Describe the execution

To get the attention of the search engines, we needed people power to deliver the feedback highlighting each inaccuracy to each search engine.

We launched with a film that showed the reality of what happens when a little girl asks the internet a question and receives an answer that incorrectly puts a sportsman ahead of a sportswoman. This film quickly spread around the world, inspiring people to act.

This led them to the online tool we developed to highlight the incorrect searches and allowed people to report them as direct feedback messages with just a couple of clicks.

New incorrect search results were revealed each day across social, digital, and OOH, and shared globally.
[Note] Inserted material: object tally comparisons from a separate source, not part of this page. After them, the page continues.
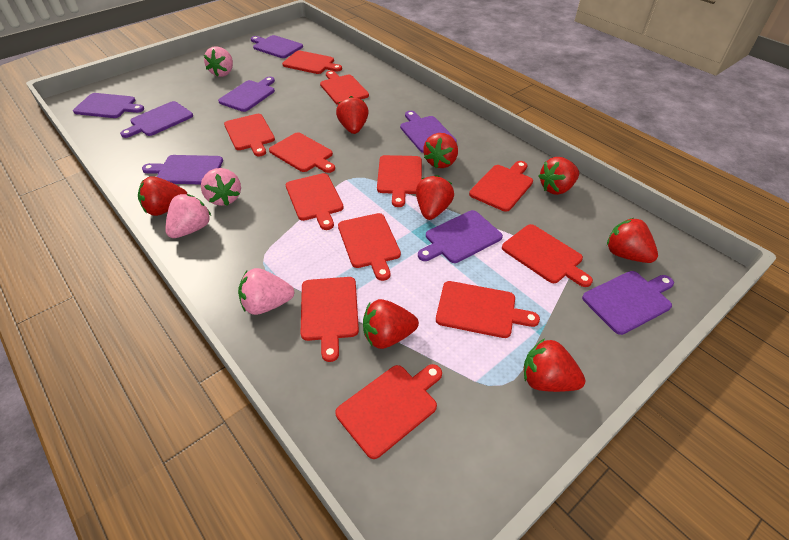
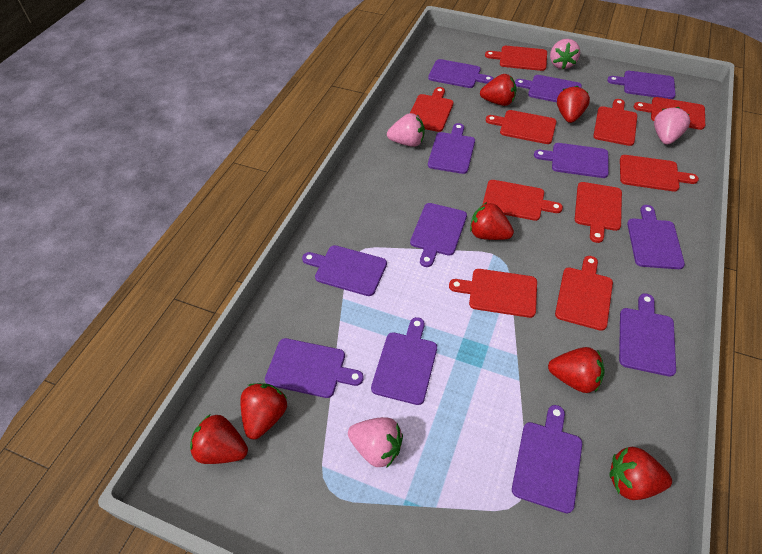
purple cutting board: 8 -> 12
red cutting board: 12 -> 10
red strawberry: 8 -> 7

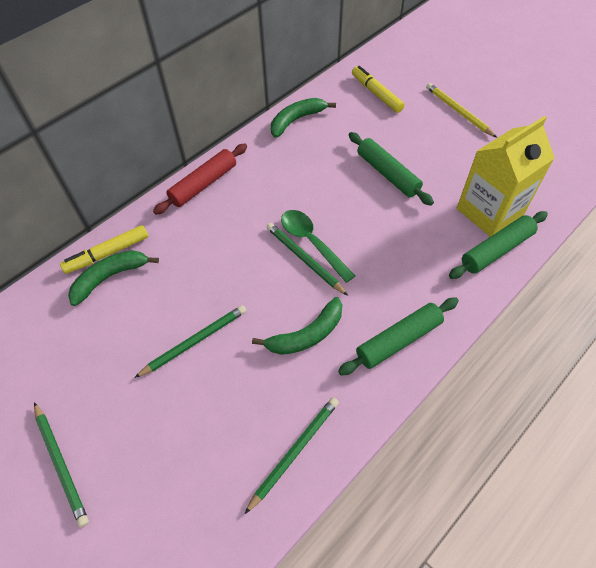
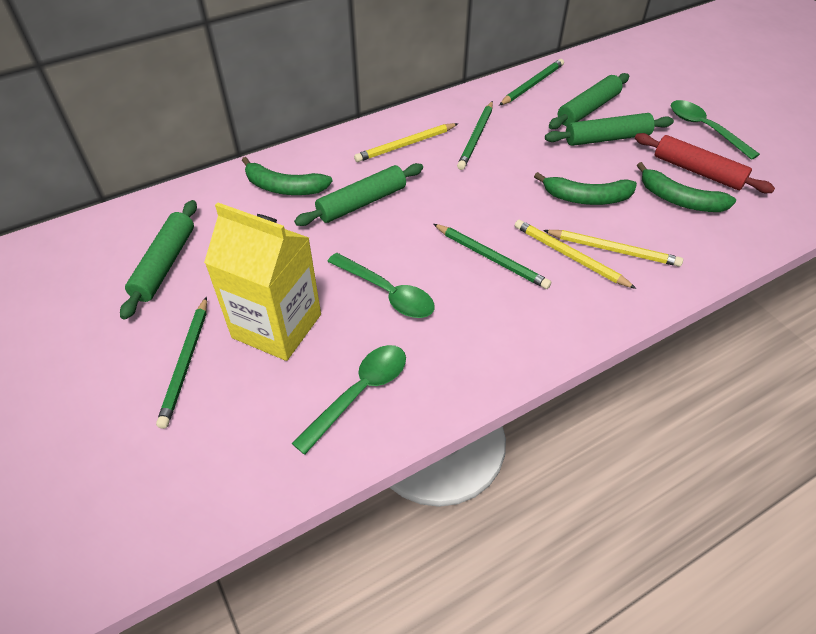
green rolling pin: 3 -> 4
green spoon: 1 -> 3
yellow marker: 2 -> 0
yellow pencil: 1 -> 3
Each targeted a new audience, building us a following of athletes, sports teams, advocacy groups, media and the public, which led to more and more reports being made and saw search engines take action.

List the results

Our campaign reached over 1 billion people globally.

Was shared by hundreds of athletes and influencers, including Billie Jean King, Alex Morgan & Andy Murray.

Had 120+ pieces of media coverage, including BBC, NBC, Fox News, Sky Sport & Forbes.

Millions of people reported to search engines through our tool, social channels, and the media.

And we’re now supported by over 50 global brands, including the United Nations.

When we started, the search results never showed sportswomen.

Now, a problem that has existed within search engines for decades has new momentum and is being solved, with Google deploying new features to highlight women’s sport, offering both male and female results on searches.

And now, Correct The Internet is part of UK/international government enquiries into misinformation, to help change the future of the internet.

Please tell us how the brand purpose inspired the work.

Currently, women’s sport receives just 0.4% of media coverage and 4% of total sponsorship.

Team Heroine is a women’s sports marketing agency that seeks to connect female athletes with brands and rights holders, unleashing the power of women’s sport, and ensuring they get the recognition they deserve.

Now, with Correct The Internet, the achievements of women's sport is getting the recognition it deserves on the biggest platform - the internet.